3300 Arbeitsplätze in Deutschland sind betroffen. Hamburg bleibt weitgehend verschont, Standorte in Erlangen und München tragen die Hauptlast

Hamburg/München. Nach diversen Kostensparplänen müssen sich die Mitarbeiter von Siemens auf weitere Einschnitte einstellen: Konzernchef Joe Kaeser will mit dem Abbau von 7800 Stellen den Umbau des Technologieunternehmens hinter sich bringen. Von der Summe fallen allein 3300 in Deutschland weg, teilte Siemens am Freitag mit. Zuvor hatte der Konzern den Wegfall von rund 1200 Jobs in der Energiesparte bekannt gegeben. In Hamburg werden aber, dies erfuhr das Abendblatt aus Firmenkreisen, nur wenige Mitarbeiter von dem Arbeitsplatzabbau betroffen sein.

Über den Umfang des Stellenabbaus bei dem Konzern, der sich in der Vergangenheit auch von der Mobilfunksparte, dem Kernkraftgeschäft und den Hausgeräten getrennt hatte, war seit Wochen spekuliert worden. Gespräche mit den Arbeitnehmervertretern würden in Kürze beginnen, sagte die neue Personalchefin Janina Kugel. Es gebe eine Vereinbarung, wonach Siemens betriebsbedingte Kündigungen vermeiden wolle. Kugel: „Die gilt selbstverständlich weiterhin.“

Hochrangigen Konzerninsidern zufolge sind vor allem die Standorte in Erlangen und Nürnberg betroffen. In Erlangen fallen demnach 900 Arbeitsplätze Kaesers Plänen zum Opfer, in Nürnberg weitere 300. In der Münchner Konzernzentrale kappt Siemens 500 Jobs, an verschiedenen Standorten in Nordrhein-Westfalen 300. Über interne Jobbörsen solle versucht werden, möglichst viele Betroffene auf andere Stellen im Haus zu vermitteln.

Die Einschnitte würden den Konzern den Insidern zufolge einen Betrag im mittleren bis oberen dreistelligen Millionenbereich kosten. Das Geld dafür soll aus dem Erlös der Verkäufe des Anteils an Bosch Siemens Hausgeräte und der Hörgerätesparte kommen. In zwei Jahren soll alles über die Bühne gegangen sein. Das Einsparziel von einer Milliarde Euro werde damit praktisch bis 2016 erreicht. Das Geld solle dann in Innovation und Wachstum fließen. Kaeser hat im Rahmen seines Umbaus zwei Organisationsebenen gestrichen, in der bis September mehr als 14.000 Menschen arbeiteten. Für sein Ziel, Siemens profitabler zu machen, sei diese Bürokratie hinderlich. „Die Sektoren und die Cluster haben Siemens nicht unbedingt schneller und effektiver gemacht“, sagte ein Insider über die von Kaesers Vorgänger Peter Löscher geschaffenen Strukturen. Diese Managementbereiche sind allerdings nicht in der Hamburger Niederlassung angesiedelt, sodass hier auch kein Abbau dieser Verwaltungsstellen droht, heißt es aus dem Konzern.

● ● ● ●

Aufgaben:
A – Aus welchen Einnahmen will Siemens laut dem Artikel über den Stellenabbau die Kosten der Einschnitte bezahlen?
B – Schreibe den Artikel über den Stellenabbau bei Siemens weiter, beginnend nach seinem letzten Satz.

Bereitgestelltes Material:

● ● ● ●

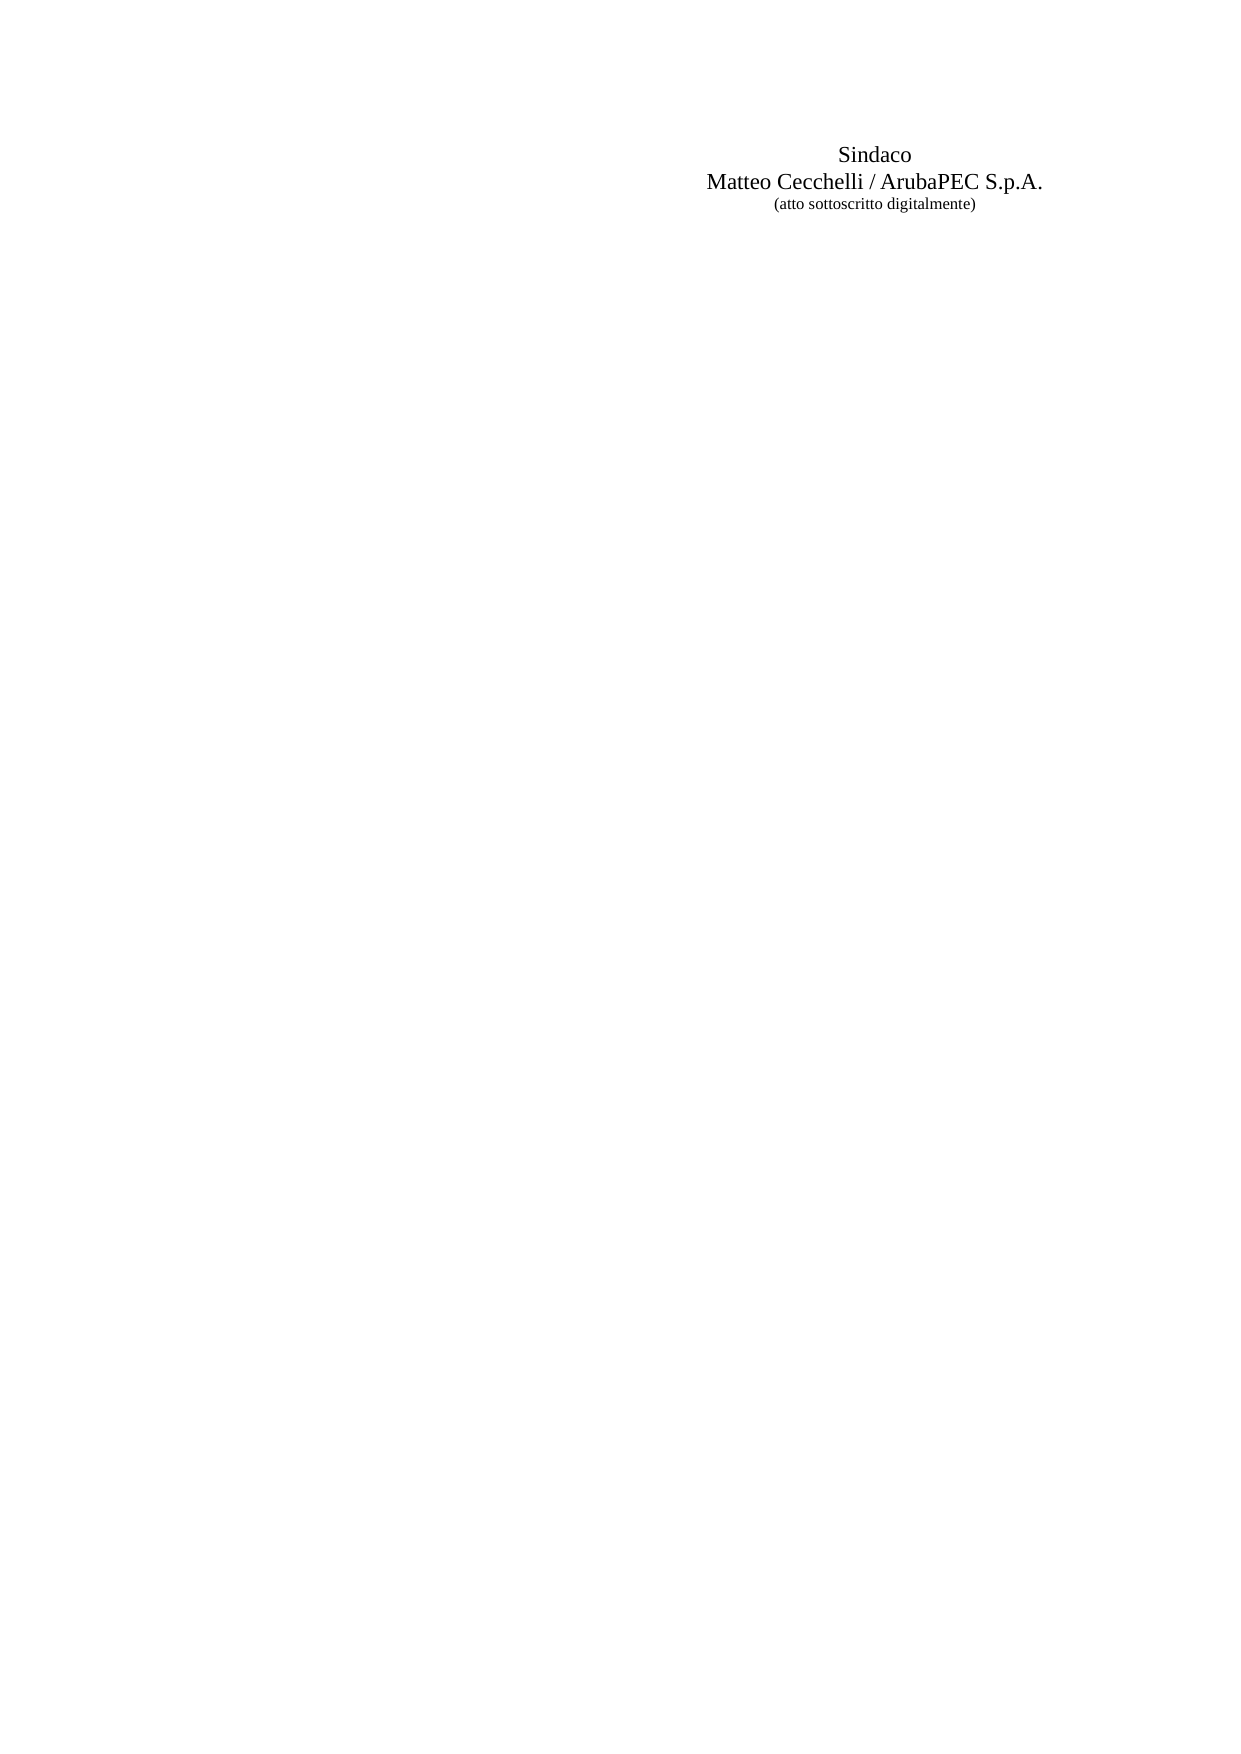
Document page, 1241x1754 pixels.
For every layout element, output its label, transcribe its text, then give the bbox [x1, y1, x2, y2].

● ● ● ●

Erwartete Lösungen:
A – Aus dem Erlös der Verkäufe des Anteils an Bosch Siemens Hausgeräte und der Hörgerätesparte.

B –
„Dem Abbau überflüssiger Bürokratie und der Verschlankung komplexer Prozesse im Rahmen des Umbaus der Siemens AG stimme ich grundsätzlich zu“, urteilte Claus Timmann, Betriebsratsvorsitzender von Siemens in Hamburg über die Pläne. „Abbau von Bürokratie ja, Abbau von Stellen nein“, fordert der Arbeitnehmervertreter.

Die direkte Kundenschnittstelle in den Siemens-Niederlassungen wie Hamburg dürfe auf keinen Fall geschwächt werden. „Wir Betriebsräte werden jedenfalls alles versuchen, die Zahl von etwa 3300 betroffenen Mitarbeitern, deren Aufgaben vor allem in den Zentralen wegfallen sollen, weiter zu reduzieren, in dem sie woanders eingesetzt werden. Wir fordern Qualifizierung und interne Versetzungen statt Abbau“, sagte Timmann.

Der aktuelle Abbau in der Verwaltung steht in einer langen Reihe von Jobkürzungen bei dem Traditionskonzern. Siemens beschäftigte einst fast eine halbe Million Menschen. Schon länger ist eine Entwicklung zur Verlagerung von Stellen ins Ausland zu erkennen. So waren 2001 über 41 Prozent der Siemens-Mitarbeiter in Deutschland tätig. 2006 waren es noch 34 Prozent, heute arbeiten hierzulande 115.000 Menschen für Siemens, weltweit sind es 343.000, der Trend setzt sich also fort.

Kündigungen sind bei den Münchnern allerdings selten. Meist erreicht das Management sein Ziel zur Kostenreduktion mit Abfindungen oder Ruhestandsregelungen. In Hamburg sieht die Entwicklung beim Siemens-Personal zudem besser aus: Waren 2007 noch 1300 Menschen in der Hansestadt bei dem Konzern beschäftigt, sind es heute mehr als 2000. Die Konzentration auf wichtige Wachstumsmärkte stärkt die Niederlassung im Norden. Allein der neue Bereich der Netzanbindung von Offshore-Windkraftanlagen und die Weltzentrale der Windenergie sitzen in Hamburg und sichern hier Hunderte Jobs in einem Zukunftsmarkt. Die Ausrüstung von Schiffen mit Hybridantrieben, etwa bei Scandlines oder den Aida-Kreuzfahrern, organisieren die Hamburger Siemens-Mitarbeiter erfolgreich. Auch die Landstromanlage im Hamburger Hafen, die der Luftverschmutzung durch die Schiffe entgegenwirken soll, stammt von Siemens.

Kaeser hatte nach seinem Amtsantritt im August 2013 angekündigt, das Unternehmen werde sich in Zukunft stärker auf einzelne Bereiche konzentrieren: auf Energietechnik, Öl- und Gasförderzubehör und Industrieausrüstung. Die Gewerkschaft sieht die vom Management geplanten Einschnitte indes kritisch.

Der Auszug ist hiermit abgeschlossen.